**VORLIEGENDER TEXT**
┌──

(...) Ich kehre zu unserer Nordfahrt zurück. Ihr Zweck war die Geographie. Wir haben zwar mit den Eingebornen, den Bewohnern der Sankt-Laurenz-Insel, den Eskimos der amerikanischen Küste, den Tschuktschi der asiatischen, häufig verkehrt; doch haben wir mit und unter ihnen nicht gelebt. Die Karte und der Bericht von Herrn von Kotzebue, das Zeichenbuch des Malers, das er in seinem »Voyage pittoresque« offenhält, werden belehrender sein als mein dürftiges Tagebuch. Übrigens, was ich über diese Völker mongolischer Rasse zu sagen gewußt, habe ich am Schlusse des Aufsatzes, den ich den Nordlanden in meinen »Bemerkungen und Ansichten« gewidmet habe, in wenige Worte zusammengedrängt.
Am 17. Juli 1816 liefen wir aus der Bucht von Awatscha aus und hatten am 20. Ansicht von der Berings-Insel, deren westliches Ende sich mit sanften Hügeln und ruhigen Linien zum Meere senkt. Sie erschien uns im schönen Grün der Alpentriften; nur stellenweise lag Schnee.

└──

**ARBEITSAUFTRÄGE**
1. An welchem Datum liefen die Reisenden laut dem vorliegenden Text aus der Bucht von Awatscha aus?
2. Nennen Sie alle Gruppen von Eingebornen, mit denen die Reisenden laut dem vorliegenden Text häufig verkehrten.
3. Kopieren Sie aus dem vorliegenden Text wortgetreu den Abschnitt von „Am 17. Juli“ bis „stellenweise lag Schnee.“.
Stützen Sie sich ausschließlich auf den vorliegenden Text.

**DATENAUSZUG**

┌──

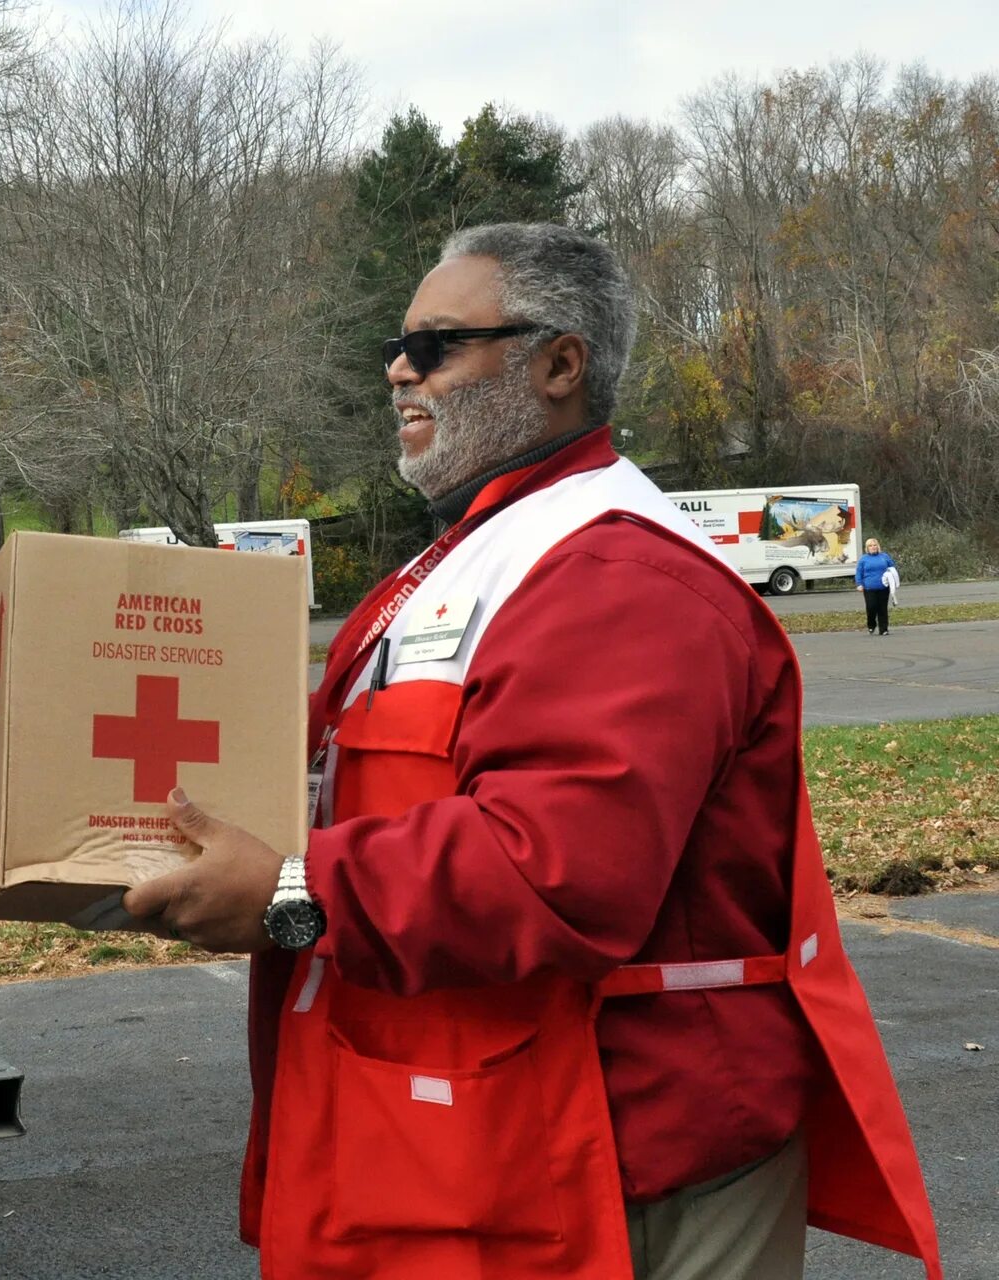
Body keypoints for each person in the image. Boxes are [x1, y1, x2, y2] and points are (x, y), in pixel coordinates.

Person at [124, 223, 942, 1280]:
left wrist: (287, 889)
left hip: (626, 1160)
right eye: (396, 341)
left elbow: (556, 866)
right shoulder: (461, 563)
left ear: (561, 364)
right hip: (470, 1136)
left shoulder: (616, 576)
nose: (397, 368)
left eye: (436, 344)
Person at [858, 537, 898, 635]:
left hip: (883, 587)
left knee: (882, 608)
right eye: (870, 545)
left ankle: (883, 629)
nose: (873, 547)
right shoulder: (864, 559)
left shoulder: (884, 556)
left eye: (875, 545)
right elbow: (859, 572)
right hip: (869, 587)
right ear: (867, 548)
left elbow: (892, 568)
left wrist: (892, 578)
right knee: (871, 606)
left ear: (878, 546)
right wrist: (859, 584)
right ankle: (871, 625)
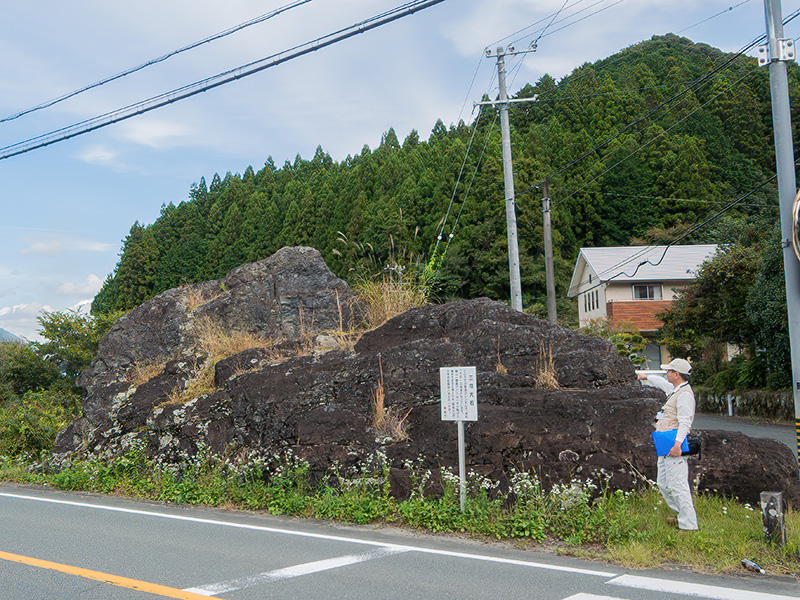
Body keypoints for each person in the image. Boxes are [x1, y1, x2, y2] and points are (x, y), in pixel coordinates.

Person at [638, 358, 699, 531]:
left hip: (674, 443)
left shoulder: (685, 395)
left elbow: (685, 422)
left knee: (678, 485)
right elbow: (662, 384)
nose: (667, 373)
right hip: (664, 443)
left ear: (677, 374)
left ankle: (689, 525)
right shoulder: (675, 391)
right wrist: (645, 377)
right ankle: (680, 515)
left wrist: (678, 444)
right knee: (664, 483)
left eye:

└──

**IHRE ANTWORTEN**
1. Am 17. Juli 1816.

2.
- die Bewohner der Sankt-Laurenz-Insel
- die Eskimos der amerikanischen Küste
- die Tschuktschi der asiatischen Küste

3.
Am 17. Juli 1816 liefen wir aus der Bucht von Awatscha aus und hatten am 20. Ansicht von der Berings-Insel, deren westliches Ende sich mit sanften Hügeln und ruhigen Linien zum Meere senkt. Sie erschien uns im schönen Grün der Alpentriften; nur stellenweise lag Schnee.